I have to be honest here: Before I read After the Crack-Up, Lee Habeeb’s and Mike Leven’s article urging the Republican party to develop a strong and appealing narrative line, I’d heard of Lee Habeeb, because he’s published at NRO before, but I’d never heard of Michael Leven. I got curious about him, though, because I liked what I read. The article’s message harmonizes closely with what I’ve been urging here at the Bookworm Room when thinking about the 2014 and 2016 election cycles:
But if there is one thing conservatives can agree on post-election, it’s this: The dominance of the Left in the storytelling arena is making a difference at the polls. It’s impossible to measure, but anyone who doesn’t think it skews outcomes is living in an alternative universe.
The fact is, it’s easier to sell a political narrative to America when it comports with the cultural narrative we see and hear every day.
We’ve invested billions in our great think tanks but little in the task of translating that work into stories the average American will care about. Yes, we have Fox News and political talk radio — important outlets, but outlets that narrowcast to the conservative base and are driven by politics and opinion, not storytelling.
What we don’t have is an alternative to NPR. Or The Daily Show. Or 60 Minutes. Or The Charlie Rose Show. Or Frontline. Or Ken Burns. Content that doesn’t scream its politics at the audience but that lures America in with great storylines, not lectures.
Conservatives have a profound storytelling deficit, yet all we do is whine and complain about it. It’s part of our DNA, our whining about the culture, as if we’re incapable of reverse-engineering the Left’s success.
Please read the whole thing. I know we’re feeling disheartened now, but I’m certainly not ready to quit the fight, and Habeeb and Leven have set out a good strategy (or at least, one with which I agree).
A friend sent me a link to an interview with Michael Leven which revealed that Leven understands the importance of story-telling because he’s that rare thing: a true Renaissance man. He’s currently President and COO of Sands, in Las Vegas, a job description that might lead one to conclude that his world view is limited to local business concerns. That would be a very bad assumption to make. In fact, Leven is a fascinating man, with a classical education that, surprisingly, led him to a long work-history in the dynamically changing hospitality industry. He’s also a catholic reader in the old sense of the word, in that his interests are broad-ranging and he feeds his mind with a steady supply of good literature, biography and autobiography, and other non-fiction.

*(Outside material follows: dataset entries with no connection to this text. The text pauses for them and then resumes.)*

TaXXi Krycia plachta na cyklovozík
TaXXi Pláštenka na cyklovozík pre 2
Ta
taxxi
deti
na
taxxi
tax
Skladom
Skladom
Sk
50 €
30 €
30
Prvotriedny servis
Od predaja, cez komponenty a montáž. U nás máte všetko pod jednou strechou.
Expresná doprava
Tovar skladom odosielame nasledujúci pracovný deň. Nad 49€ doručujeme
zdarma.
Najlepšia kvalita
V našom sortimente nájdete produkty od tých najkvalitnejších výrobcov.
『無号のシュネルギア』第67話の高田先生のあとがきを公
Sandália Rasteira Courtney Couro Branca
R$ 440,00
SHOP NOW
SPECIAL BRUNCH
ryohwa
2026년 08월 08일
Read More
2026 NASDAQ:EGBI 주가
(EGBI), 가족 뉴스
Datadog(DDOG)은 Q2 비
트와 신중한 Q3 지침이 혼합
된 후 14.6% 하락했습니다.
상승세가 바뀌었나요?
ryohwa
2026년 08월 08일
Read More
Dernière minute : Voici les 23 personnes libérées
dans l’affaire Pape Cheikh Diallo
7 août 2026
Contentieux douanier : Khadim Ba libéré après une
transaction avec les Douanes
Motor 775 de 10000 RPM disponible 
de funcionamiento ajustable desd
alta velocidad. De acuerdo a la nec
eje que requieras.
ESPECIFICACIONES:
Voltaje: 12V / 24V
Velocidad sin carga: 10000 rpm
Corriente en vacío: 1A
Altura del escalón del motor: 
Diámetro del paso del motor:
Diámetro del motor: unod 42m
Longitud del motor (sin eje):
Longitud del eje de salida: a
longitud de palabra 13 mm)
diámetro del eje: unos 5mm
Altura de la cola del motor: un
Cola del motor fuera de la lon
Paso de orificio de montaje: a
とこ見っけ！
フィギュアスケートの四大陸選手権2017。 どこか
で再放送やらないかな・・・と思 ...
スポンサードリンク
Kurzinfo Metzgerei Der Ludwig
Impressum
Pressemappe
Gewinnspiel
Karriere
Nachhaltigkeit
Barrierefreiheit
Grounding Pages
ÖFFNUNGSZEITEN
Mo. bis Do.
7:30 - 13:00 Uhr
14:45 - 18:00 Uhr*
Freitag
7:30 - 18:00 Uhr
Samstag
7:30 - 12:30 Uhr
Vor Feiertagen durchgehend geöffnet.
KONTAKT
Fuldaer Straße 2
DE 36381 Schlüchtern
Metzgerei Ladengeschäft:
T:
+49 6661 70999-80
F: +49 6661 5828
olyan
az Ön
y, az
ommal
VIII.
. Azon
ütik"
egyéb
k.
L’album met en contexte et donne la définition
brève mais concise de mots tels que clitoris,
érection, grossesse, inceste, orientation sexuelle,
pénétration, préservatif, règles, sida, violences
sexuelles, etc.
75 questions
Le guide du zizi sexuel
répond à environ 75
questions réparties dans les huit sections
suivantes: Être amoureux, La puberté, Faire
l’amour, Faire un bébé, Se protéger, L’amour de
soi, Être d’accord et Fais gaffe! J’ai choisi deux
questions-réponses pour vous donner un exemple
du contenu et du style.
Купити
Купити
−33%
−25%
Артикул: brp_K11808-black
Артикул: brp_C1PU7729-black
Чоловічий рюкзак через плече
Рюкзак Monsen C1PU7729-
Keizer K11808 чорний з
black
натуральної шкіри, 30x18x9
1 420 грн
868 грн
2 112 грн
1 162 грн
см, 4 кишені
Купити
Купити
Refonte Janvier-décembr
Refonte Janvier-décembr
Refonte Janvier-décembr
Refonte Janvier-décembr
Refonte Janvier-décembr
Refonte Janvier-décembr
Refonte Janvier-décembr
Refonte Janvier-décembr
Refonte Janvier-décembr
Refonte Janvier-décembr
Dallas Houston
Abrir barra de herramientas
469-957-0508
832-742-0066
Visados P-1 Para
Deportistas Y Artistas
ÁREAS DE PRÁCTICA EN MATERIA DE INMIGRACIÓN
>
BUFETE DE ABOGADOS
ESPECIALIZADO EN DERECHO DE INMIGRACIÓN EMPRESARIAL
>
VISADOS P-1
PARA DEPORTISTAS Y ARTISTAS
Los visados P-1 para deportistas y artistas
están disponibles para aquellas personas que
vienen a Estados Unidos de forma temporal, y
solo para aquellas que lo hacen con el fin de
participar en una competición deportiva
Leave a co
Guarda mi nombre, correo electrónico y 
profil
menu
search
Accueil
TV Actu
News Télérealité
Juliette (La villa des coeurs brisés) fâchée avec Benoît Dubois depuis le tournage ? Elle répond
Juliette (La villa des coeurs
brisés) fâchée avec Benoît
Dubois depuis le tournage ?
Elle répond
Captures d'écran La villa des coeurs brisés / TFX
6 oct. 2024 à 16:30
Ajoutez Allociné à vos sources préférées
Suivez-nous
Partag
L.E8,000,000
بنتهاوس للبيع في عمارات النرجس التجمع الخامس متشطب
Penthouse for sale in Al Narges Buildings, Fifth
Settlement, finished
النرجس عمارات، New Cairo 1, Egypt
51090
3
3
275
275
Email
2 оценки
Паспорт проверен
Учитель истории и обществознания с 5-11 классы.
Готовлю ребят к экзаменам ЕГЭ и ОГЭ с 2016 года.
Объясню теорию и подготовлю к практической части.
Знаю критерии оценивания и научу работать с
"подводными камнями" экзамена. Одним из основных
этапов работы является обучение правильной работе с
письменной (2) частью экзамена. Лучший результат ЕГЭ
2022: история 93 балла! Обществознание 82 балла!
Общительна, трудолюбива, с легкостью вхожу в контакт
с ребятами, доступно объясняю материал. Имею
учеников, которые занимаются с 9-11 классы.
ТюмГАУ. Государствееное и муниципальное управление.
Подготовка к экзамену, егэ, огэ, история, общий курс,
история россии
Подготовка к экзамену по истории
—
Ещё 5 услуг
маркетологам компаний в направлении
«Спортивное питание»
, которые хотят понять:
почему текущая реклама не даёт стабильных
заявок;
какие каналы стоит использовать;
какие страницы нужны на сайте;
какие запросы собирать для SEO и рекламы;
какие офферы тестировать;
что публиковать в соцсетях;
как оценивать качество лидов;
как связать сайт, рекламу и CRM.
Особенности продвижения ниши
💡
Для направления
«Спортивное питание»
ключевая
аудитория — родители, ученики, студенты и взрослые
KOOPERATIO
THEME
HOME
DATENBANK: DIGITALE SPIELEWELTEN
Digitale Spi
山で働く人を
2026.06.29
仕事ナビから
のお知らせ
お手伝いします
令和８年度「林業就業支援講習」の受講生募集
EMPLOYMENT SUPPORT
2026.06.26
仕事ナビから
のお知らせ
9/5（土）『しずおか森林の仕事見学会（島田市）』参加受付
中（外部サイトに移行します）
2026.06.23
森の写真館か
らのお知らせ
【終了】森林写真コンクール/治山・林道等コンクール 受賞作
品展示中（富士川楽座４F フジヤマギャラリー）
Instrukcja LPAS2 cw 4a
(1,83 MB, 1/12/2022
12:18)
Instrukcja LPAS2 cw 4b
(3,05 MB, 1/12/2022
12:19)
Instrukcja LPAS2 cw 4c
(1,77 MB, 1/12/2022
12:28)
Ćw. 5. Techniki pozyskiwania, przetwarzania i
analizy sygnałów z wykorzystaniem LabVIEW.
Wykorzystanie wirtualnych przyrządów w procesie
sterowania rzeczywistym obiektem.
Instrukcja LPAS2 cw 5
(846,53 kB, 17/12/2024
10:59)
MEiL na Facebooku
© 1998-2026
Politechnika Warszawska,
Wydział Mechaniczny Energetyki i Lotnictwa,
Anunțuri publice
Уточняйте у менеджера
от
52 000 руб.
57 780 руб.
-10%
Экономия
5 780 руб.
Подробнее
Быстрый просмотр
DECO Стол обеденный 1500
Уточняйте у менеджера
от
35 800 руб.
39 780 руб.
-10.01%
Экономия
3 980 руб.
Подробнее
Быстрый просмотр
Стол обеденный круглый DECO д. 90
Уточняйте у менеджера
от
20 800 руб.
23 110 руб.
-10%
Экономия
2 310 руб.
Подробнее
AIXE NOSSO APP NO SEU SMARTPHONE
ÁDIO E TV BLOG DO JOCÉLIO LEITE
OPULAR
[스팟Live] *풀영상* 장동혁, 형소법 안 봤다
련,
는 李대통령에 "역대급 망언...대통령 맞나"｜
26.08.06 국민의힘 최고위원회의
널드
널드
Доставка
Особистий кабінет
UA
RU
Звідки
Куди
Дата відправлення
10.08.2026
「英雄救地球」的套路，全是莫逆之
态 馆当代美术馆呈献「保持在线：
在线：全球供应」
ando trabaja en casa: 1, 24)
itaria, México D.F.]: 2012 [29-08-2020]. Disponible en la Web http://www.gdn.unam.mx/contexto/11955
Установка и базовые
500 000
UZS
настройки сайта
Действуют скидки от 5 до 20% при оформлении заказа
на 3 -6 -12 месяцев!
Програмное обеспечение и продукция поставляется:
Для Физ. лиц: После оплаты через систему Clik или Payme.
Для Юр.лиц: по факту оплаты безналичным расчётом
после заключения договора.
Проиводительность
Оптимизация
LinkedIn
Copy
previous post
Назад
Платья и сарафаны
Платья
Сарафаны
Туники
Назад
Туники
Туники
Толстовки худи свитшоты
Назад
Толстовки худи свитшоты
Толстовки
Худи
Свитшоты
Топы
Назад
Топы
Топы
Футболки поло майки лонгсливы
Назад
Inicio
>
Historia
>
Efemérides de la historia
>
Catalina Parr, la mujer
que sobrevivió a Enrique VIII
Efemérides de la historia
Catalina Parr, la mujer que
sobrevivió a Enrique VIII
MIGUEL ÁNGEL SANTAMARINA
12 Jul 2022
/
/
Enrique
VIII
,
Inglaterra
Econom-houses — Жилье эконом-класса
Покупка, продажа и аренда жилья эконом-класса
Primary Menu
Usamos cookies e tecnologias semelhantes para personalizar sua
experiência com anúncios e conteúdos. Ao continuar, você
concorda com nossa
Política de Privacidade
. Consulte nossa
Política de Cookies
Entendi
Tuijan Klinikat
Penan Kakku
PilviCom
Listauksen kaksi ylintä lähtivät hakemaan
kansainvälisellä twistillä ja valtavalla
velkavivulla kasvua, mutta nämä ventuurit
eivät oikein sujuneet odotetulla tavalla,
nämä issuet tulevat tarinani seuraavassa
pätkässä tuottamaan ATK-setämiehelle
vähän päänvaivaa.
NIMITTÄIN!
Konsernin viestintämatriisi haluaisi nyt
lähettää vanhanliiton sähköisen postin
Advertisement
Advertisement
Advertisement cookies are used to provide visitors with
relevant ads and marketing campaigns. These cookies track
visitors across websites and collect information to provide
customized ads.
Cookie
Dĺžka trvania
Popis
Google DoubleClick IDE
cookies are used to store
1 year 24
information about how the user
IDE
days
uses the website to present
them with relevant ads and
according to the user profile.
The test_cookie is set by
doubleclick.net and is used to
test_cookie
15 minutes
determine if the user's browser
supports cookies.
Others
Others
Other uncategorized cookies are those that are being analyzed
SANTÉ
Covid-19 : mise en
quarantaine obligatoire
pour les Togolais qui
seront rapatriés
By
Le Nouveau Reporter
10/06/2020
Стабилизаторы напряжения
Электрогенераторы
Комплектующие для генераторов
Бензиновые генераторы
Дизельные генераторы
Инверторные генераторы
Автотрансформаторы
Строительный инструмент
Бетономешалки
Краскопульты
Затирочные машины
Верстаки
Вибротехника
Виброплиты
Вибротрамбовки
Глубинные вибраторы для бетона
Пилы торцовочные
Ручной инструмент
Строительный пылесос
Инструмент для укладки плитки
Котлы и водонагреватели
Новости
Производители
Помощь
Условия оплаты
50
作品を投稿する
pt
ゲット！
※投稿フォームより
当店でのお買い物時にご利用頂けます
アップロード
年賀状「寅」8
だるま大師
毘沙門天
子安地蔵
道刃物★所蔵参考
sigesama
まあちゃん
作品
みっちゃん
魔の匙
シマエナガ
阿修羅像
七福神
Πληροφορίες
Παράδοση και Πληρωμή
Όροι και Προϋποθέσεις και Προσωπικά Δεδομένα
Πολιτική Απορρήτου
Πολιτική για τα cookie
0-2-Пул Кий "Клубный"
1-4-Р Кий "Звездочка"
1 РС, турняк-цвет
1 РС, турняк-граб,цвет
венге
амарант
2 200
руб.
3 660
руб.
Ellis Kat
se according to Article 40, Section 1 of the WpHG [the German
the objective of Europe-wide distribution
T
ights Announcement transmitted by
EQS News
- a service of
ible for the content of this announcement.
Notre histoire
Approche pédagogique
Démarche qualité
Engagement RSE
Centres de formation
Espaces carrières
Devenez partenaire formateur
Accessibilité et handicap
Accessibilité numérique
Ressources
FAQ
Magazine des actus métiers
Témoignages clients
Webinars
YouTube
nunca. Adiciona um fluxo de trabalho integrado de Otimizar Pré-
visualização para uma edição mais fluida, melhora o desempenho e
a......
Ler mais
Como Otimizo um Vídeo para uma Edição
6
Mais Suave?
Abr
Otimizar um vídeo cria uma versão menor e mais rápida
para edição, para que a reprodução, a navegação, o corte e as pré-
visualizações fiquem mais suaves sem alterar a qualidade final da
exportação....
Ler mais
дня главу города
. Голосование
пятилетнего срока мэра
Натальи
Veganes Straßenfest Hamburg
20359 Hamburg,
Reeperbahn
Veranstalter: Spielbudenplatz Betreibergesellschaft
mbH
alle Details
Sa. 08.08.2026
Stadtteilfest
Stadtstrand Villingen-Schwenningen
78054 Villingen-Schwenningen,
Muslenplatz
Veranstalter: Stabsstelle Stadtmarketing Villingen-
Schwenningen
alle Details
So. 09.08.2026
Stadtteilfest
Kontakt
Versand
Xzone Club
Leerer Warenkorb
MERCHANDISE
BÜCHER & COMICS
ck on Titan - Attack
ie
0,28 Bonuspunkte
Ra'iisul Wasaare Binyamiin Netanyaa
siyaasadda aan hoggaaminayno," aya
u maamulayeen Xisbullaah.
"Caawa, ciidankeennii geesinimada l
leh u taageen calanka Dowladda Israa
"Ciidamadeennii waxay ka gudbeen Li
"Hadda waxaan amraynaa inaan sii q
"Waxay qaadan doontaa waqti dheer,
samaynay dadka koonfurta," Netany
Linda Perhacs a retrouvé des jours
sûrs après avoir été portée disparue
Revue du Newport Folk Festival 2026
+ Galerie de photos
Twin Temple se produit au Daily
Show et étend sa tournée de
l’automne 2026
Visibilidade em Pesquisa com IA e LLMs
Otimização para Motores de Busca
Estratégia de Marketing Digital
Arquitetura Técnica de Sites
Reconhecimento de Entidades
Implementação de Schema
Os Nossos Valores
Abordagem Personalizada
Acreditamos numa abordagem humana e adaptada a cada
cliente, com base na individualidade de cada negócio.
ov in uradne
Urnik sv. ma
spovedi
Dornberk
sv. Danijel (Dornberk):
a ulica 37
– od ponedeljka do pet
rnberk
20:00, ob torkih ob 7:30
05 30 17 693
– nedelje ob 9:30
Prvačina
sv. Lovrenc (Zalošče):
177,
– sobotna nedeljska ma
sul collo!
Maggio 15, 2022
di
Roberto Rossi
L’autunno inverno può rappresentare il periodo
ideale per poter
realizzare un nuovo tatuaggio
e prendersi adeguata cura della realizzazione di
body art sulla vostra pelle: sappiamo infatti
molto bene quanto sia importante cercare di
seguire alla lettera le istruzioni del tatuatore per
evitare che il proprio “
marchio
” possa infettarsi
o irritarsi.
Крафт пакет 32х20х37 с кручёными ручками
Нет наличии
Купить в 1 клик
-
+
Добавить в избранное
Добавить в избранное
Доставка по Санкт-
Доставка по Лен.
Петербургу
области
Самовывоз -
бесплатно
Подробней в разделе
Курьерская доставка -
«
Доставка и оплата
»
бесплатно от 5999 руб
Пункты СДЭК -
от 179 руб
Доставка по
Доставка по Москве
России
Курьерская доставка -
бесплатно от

I don’t usually have the patience to sit still for 25 minute interviews (I read much more quickly than people talk), but I gladly stuck with this one. When it ended, I wished that I could have Leven as a guest at one of my dinner parties. (Although, as I told the friend who sent me the link, I’d have to figure out how to be a good listener, rather than an almost heroic talker if I wanted the benefit of his presence at my table.)